§ EXERCISE PROMPT
Scan the following material for the string "Rendered" and copy each line in which it appears.

··· ENTRIES SHOWN

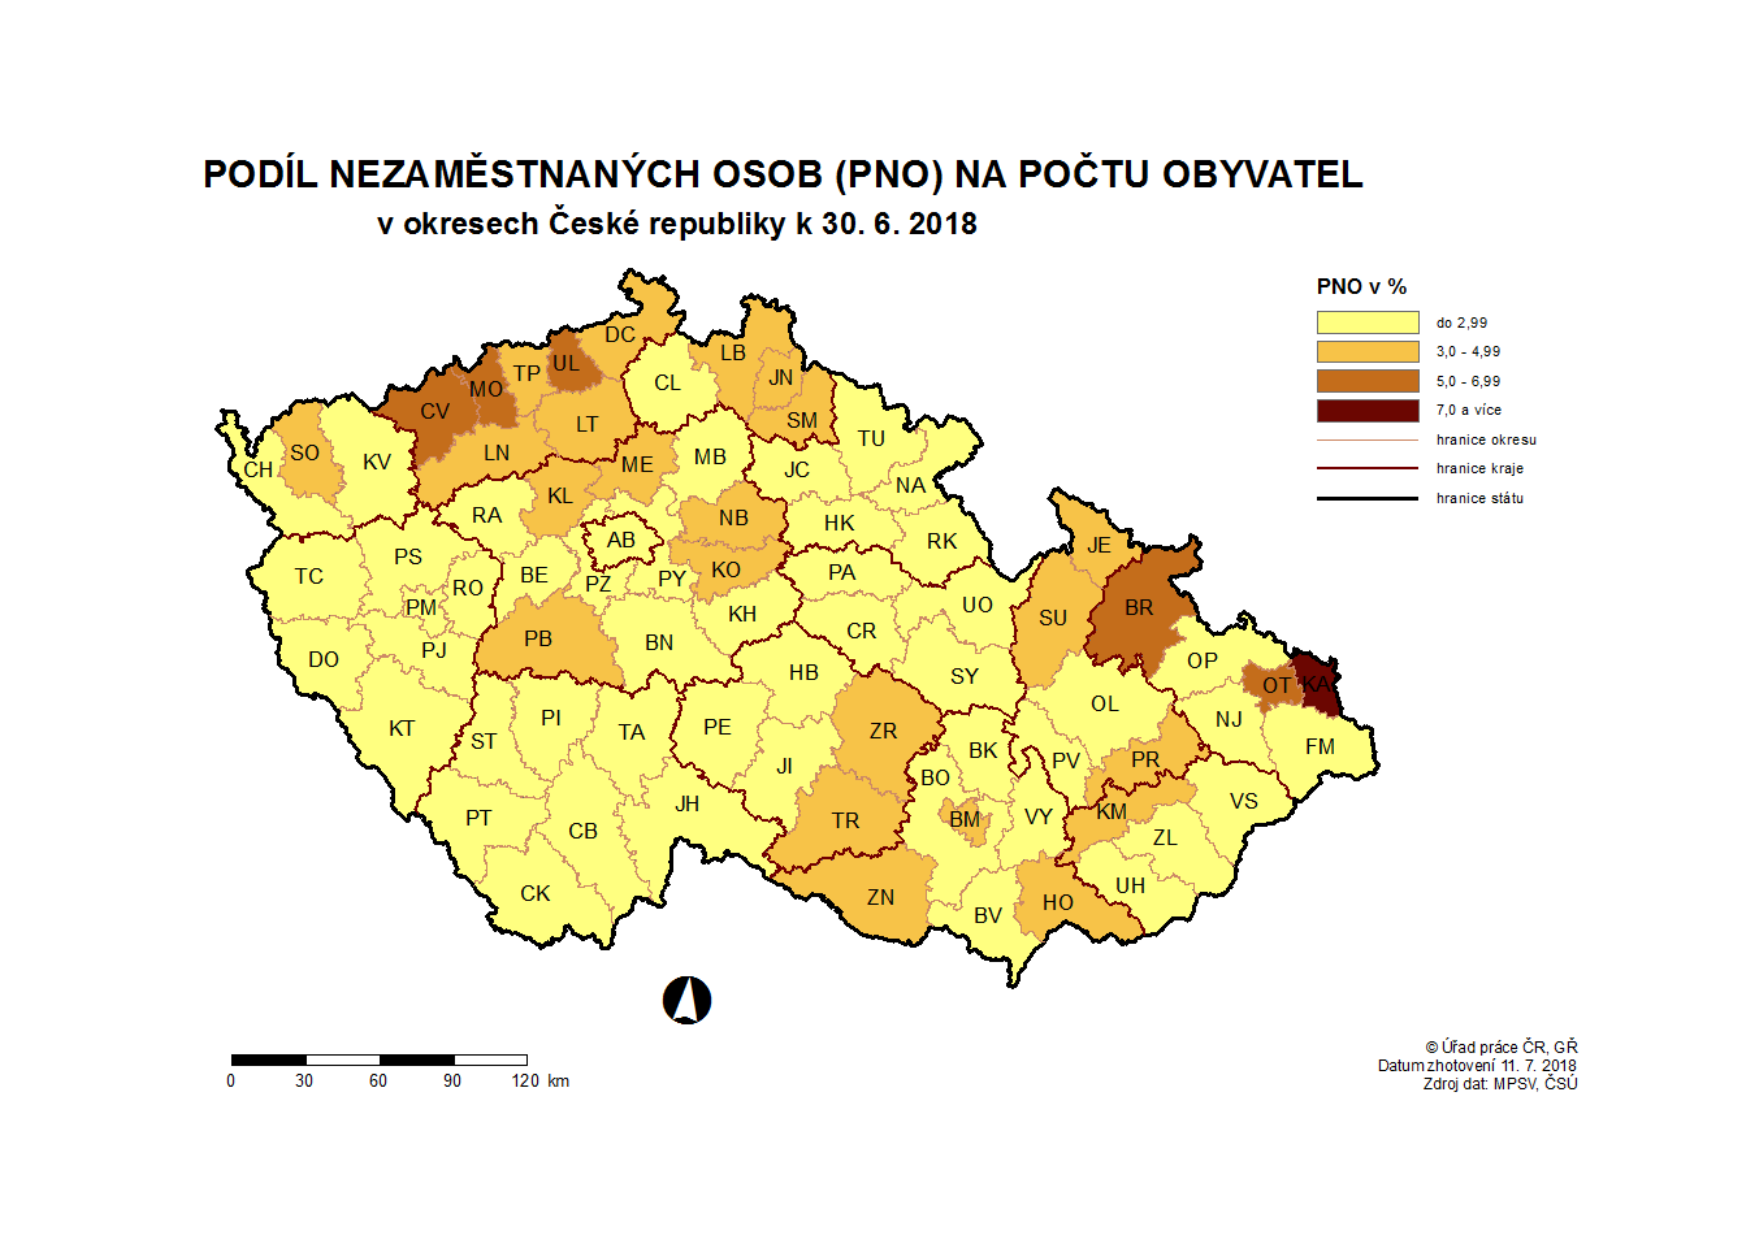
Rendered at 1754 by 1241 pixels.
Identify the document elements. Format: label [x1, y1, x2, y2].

picture [147, 103, 1607, 1135]
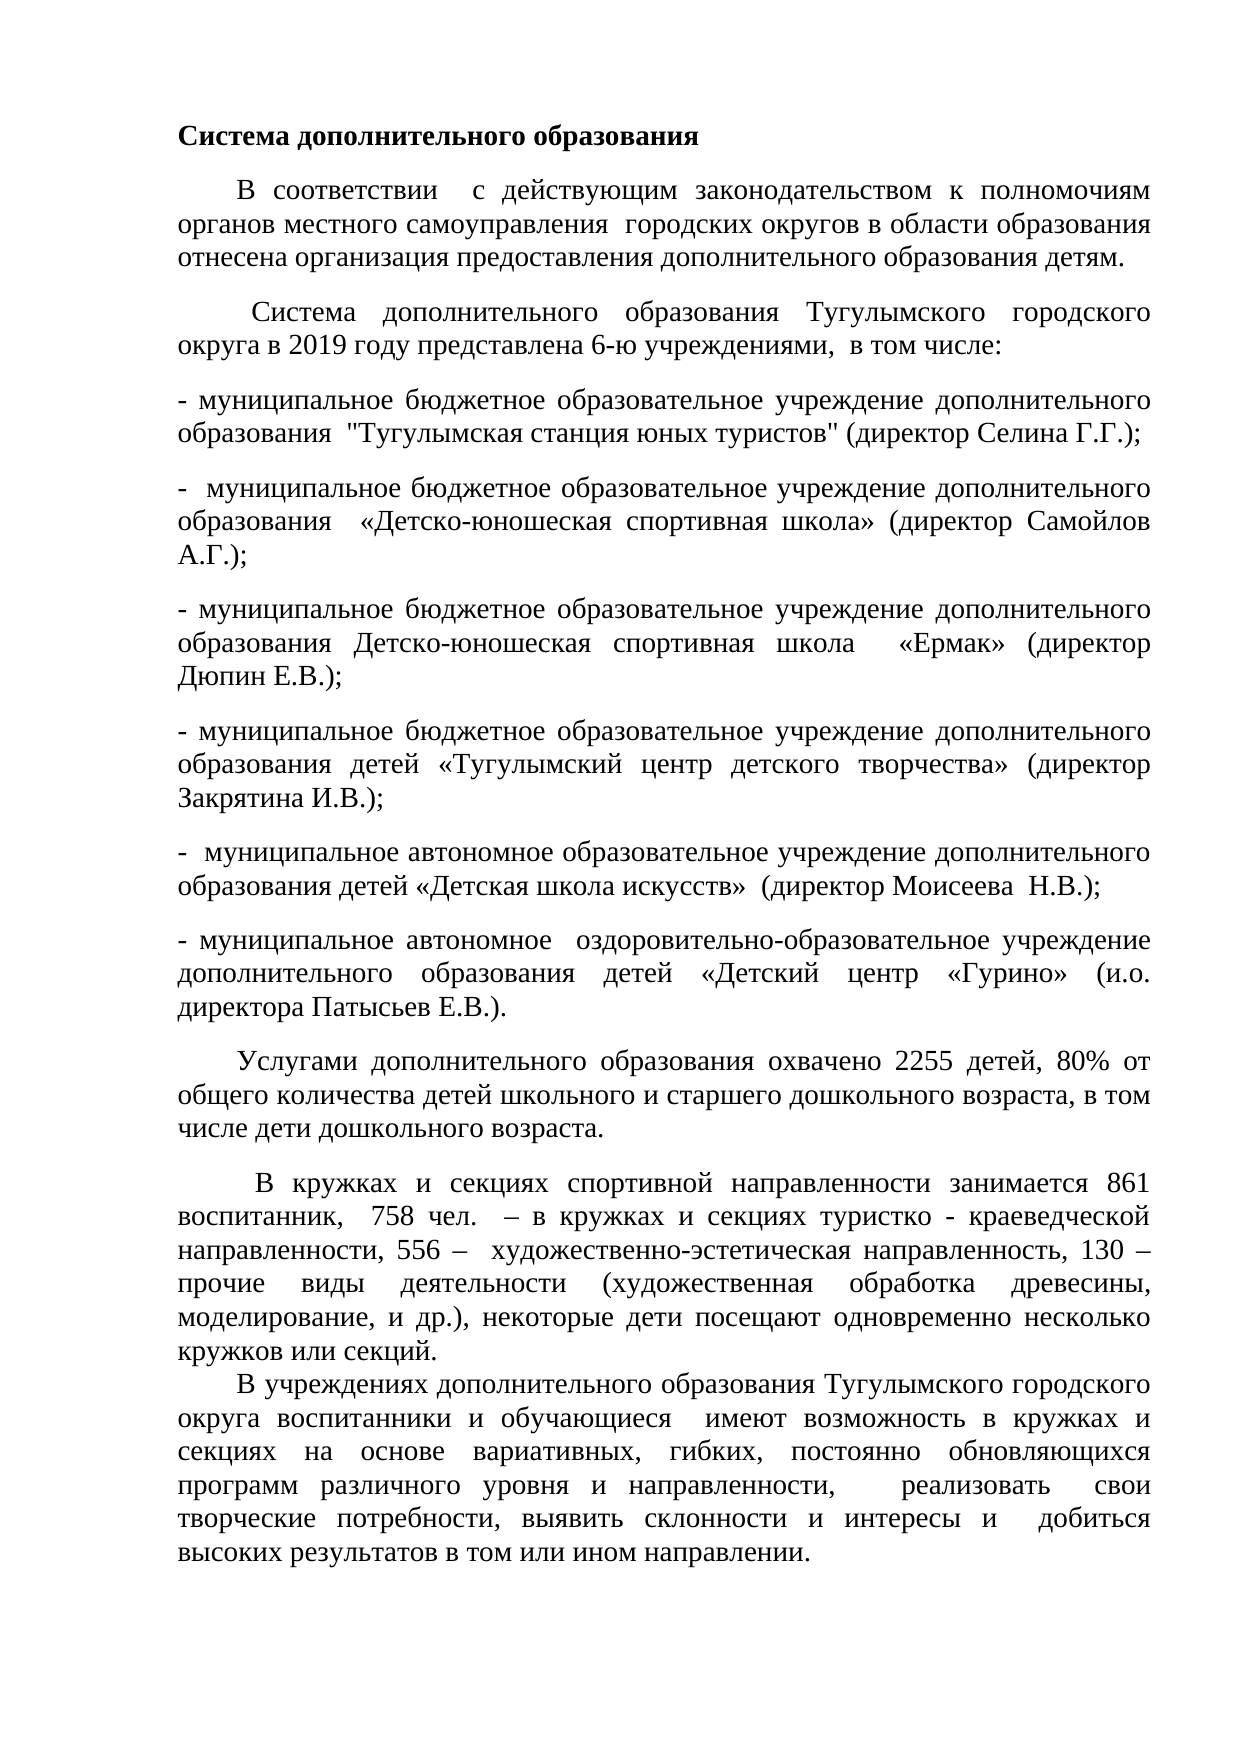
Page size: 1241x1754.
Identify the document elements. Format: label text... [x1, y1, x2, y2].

text - муниципальное бюджетное образовательное учреждение дополнительного образования Детско-юношеская спортивная школа «Ермак» (директор Дюпин Е.В.); [177, 591, 1152, 692]
text - муниципальное бюджетное образовательное учреждение дополнительного образования детей «Тугулымский центр детского творчества» (директор Закрятина И.В.); [177, 713, 1152, 813]
text Система дополнительного образования [177, 118, 1152, 152]
text Система дополнительного образования Тугулымского городского округа в 2019 году представлена 6-ю учреждениями, в том числе: [177, 294, 1152, 361]
text - муниципальное автономное образовательное учреждение дополнительного образования детей «Детская школа искусств» (директор Моисеева Н.В.); [177, 834, 1152, 901]
text - муниципальное автономное оздоровительно-образовательное учреждение дополнительного образования детей «Детский центр «Гурино» (и.о. директора Патысьев Е.В.). [177, 922, 1152, 1023]
text В соответствии с действующим законодательством к полномочиям органов местного самоуправления городских округов в области образования отнесена организация предоставления дополнительного образования детям. [177, 172, 1152, 273]
text В учреждениях дополнительного образования Тугулымского городского округа воспитанники и обучающиеся имеют возможность в кружках и секциях на основе вариативных, гибких, постоянно обновляющихся программ различного уровня и направленности, реализовать свои творческие потребности, выявить склонности и интересы и добиться высоких результатов в том или ином направлении. [177, 1366, 1152, 1567]
text - муниципальное бюджетное образовательное учреждение дополнительного образования "Тугулымская станция юных туристов" (директор Селина Г.Г.); [177, 382, 1152, 449]
text - муниципальное бюджетное образовательное учреждение дополнительного образования «Детско-юношеская спортивная школа» (директор Самойлов А.Г.); [177, 470, 1152, 570]
text В кружках и секциях спортивной направленности занимается 861 воспитанник, 758 чел. – в кружках и секциях туристко - краеведческой направленности, 556 – художественно-эстетическая направленность, 130 – прочие виды деятельности (художественная обработка древесины, моделирование, и др.), некоторые дети посещают одновременно несколько кружков или секций. [177, 1165, 1152, 1366]
text Услугами дополнительного образования охвачено 2255 детей, 80% от общего количества детей школьного и старшего дошкольного возраста, в том числе дети дошкольного возраста. [177, 1043, 1152, 1144]
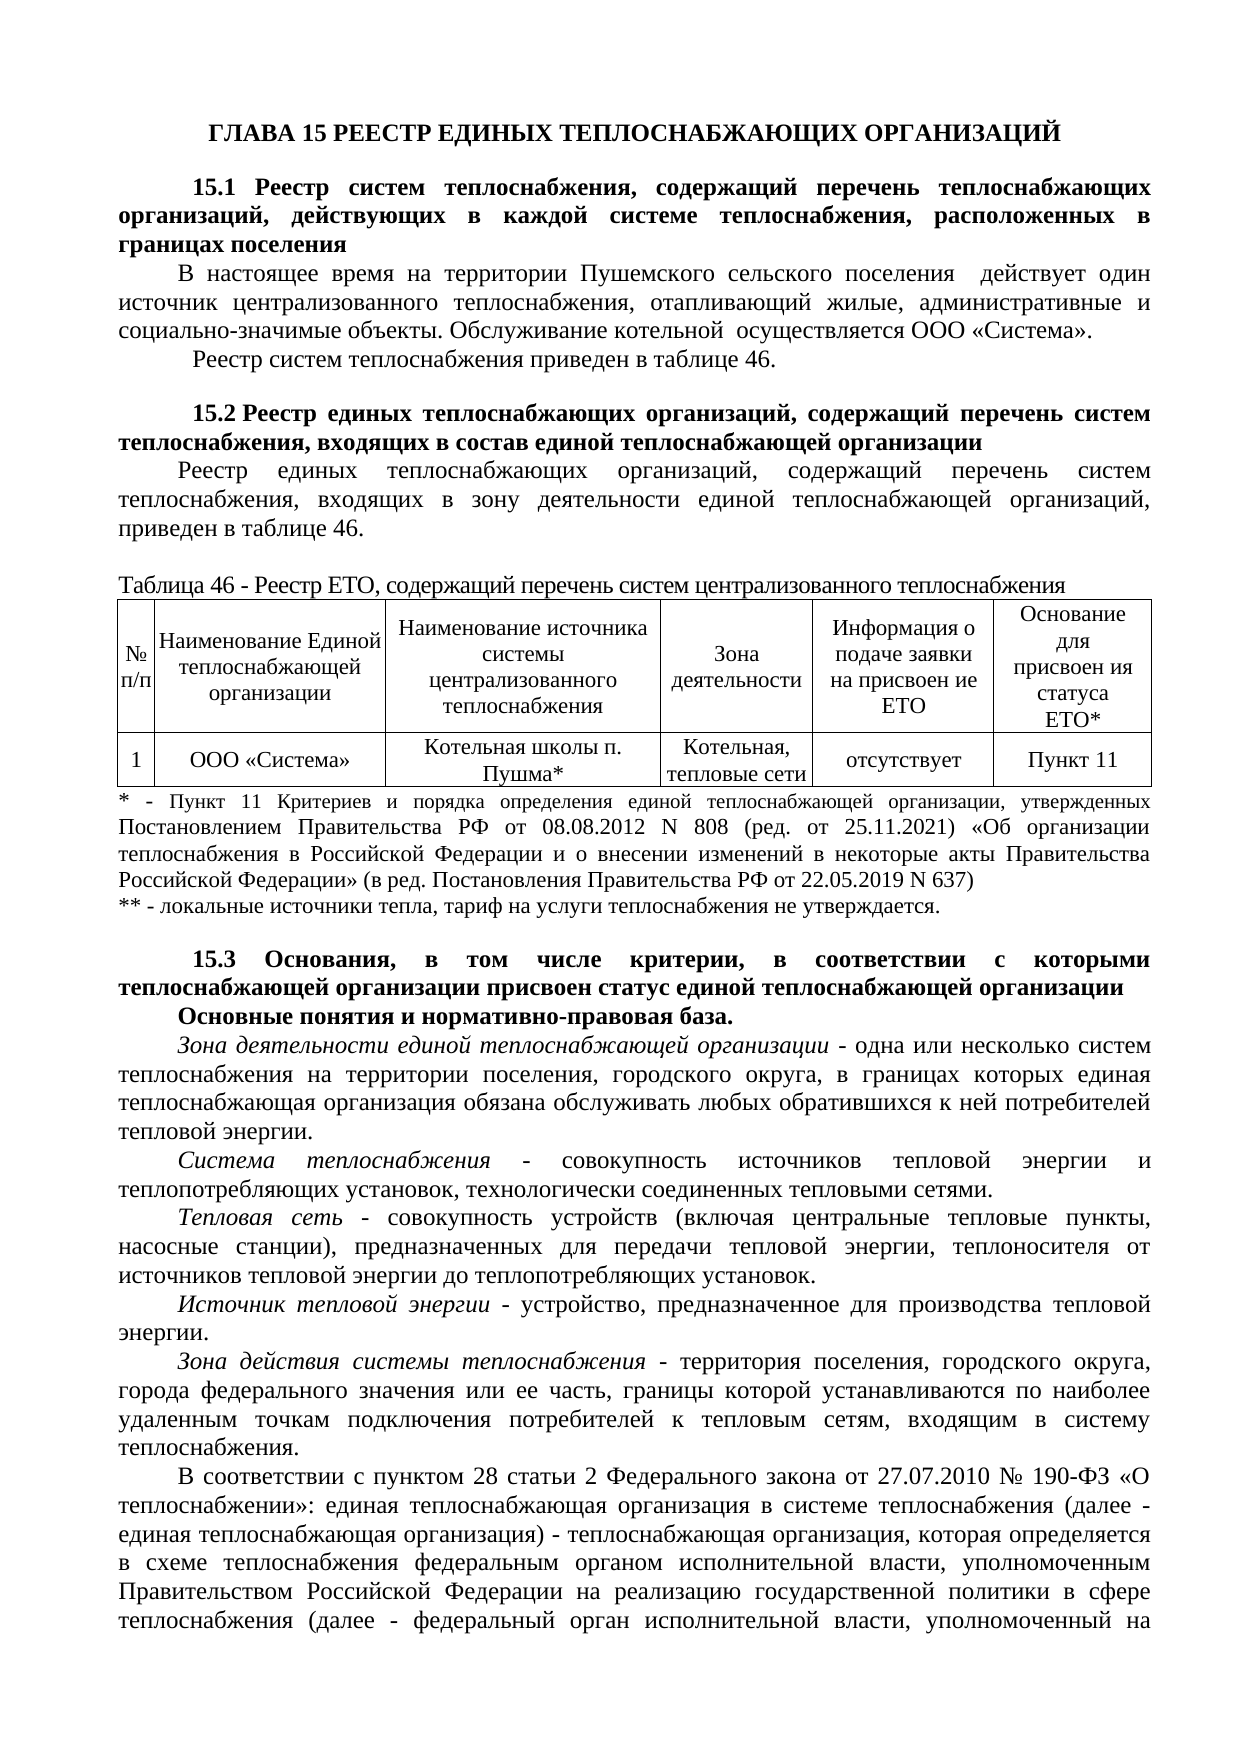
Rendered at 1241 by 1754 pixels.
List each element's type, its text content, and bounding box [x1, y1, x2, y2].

text Основные понятия и нормативно-правовая база. [118, 1001, 1152, 1030]
text Зона деятельности единой теплоснабжающей организации - одна или несколько систем теплоснабжения на территории поселения, городского округа, в границах которых единая теплоснабжающая организация обязана обслуживать любых обратившихся к ней потребителей тепловой энергии. [118, 1030, 1152, 1145]
subtitle 15.3 Основания, в том числе критерии, в соответствии с которыми теплоснабжающей организации присвоен статус единой теплоснабжающей организации [118, 944, 1152, 1001]
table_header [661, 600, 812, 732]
subtitle 15.2 Реестр единых теплоснабжающих организаций, содержащий перечень систем теплоснабжения, входящих в состав единой теплоснабжающей организации [118, 398, 1152, 456]
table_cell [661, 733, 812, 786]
text Система теплоснабжения - совокупность источников тепловой энергии и теплопотребляющих установок, технологически соединенных тепловыми сетями. [118, 1145, 1152, 1202]
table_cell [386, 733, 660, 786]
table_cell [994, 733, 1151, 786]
text Реестр систем теплоснабжения приведен в таблице 46. [118, 344, 1152, 373]
text ** - локальные источники тепла, тариф на услуги теплоснабжения не утверждается. [118, 892, 1152, 919]
text Реестр единых теплоснабжающих организаций, содержащий перечень систем теплоснабжения, входящих в зону деятельности единой теплоснабжающей организаций, приведен в таблице 46. [118, 456, 1152, 542]
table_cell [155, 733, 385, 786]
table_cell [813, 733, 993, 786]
text Источник тепловой энергии - устройство, предназначенное для производства тепловой энергии. [118, 1289, 1152, 1346]
text * - Пункт 11 Критериев и порядка определения единой теплоснабжающей организации, утвержденных Постановлением Правительства РФ от 08.08.2012 N 808 (ред. от 25.11.2021) «Об организации теплоснабжения в Российской Федерации и о внесении изменений в некоторые акты Правительства Российской Федерации» (в ред. Постановления Правительства РФ от 22.05.2019 N 637) [118, 787, 1152, 892]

······

§ OUTPUT OF THE TASK
Rendered at 1754 by 1241 pixels.
Rendered at 1241 by 1754 pixels.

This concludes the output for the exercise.